While most employees don’t like performance reviews, those from the millennial generation particularly resent them. Our report, The Truth Behind Performance Reviews, found that the vast majority of millennials think the performance review process needs a complete overhaul.
Poor performance reviews are driving good employees away. According to a study of six companies by Ivey Business Journal, having a quality performance review process that includes frequent, relevant feedback is the number one driver of engagement for millennials. We’ve identified some key reasons millennials are turned off by performance reviews and how to address those issues.
Lack of Frequency
The days of the annual performance review are over. Even large corporations like GE — known for its rank-and-yank tactics and its merciless CEO, Jack Welch — are scrapping this system in favor of more frequent feedback, according to The Atlantic. Millennials have consistently reported that this lack of feedback leads to less growth, as they don’t know how they can improve. In fact, 74% of millennial employees said they feel “in the dark” about how well they’re performing, according to a TriNet study.
While the standard annual performance review is an hour, more often but shorter feedback sessions on specific topics would work better. You can also use electronic tools to measure performance week over week, eliminating the need to sort through performance review data yourself.
About one-fourth of millennials said they’ve called in sick to avoid a performance review and about one in eight said a performance review made them cry, according to TriNet.
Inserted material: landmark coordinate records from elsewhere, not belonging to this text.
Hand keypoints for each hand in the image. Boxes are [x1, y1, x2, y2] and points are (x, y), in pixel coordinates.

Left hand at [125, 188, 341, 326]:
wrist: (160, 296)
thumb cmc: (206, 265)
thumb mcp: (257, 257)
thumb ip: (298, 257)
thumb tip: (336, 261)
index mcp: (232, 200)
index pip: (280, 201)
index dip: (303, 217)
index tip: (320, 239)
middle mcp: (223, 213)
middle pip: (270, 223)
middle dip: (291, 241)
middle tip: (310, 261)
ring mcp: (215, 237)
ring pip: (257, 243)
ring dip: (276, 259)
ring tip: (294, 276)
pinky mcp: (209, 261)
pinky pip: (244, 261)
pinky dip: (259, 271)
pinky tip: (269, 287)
And who can blame them — does anyone want to endure an hour of criticism?
Instead, millennials want a more informal and positive atmosphere. Approach performance reviews more like a conversation and focus on the positives whenever possible. Allow for employees to evaluate their own performance and discuss any issues they might have with feedback. Some companies have created ways for employees to request feedback whenever they want it.
Another major issue with performance reviews is that the feedback given is too vague. Our study found that 38% of employees thought that feedback needed to be more oriented toward metrics and goals. This avoids employees thinking that the manager is biased against them and keeps the process objective.
Employees should know what your expectations are from the start. Make your feedback specific and measurable. This way employees can actually improve their performance and become stronger professionals.
The same goes for positive feedback. The occasional “nice job” isn’t enough. Tell employees exactly what they’re doing well. Not only will they keep doing it, but they’ll feel like they’re making a significant contribution.
The old system of performance reviews doesn’t work well for most employees. While millennials have some of their own ideas about what could make performance reviews better, it’s safe to say that most employees would welcome some changes.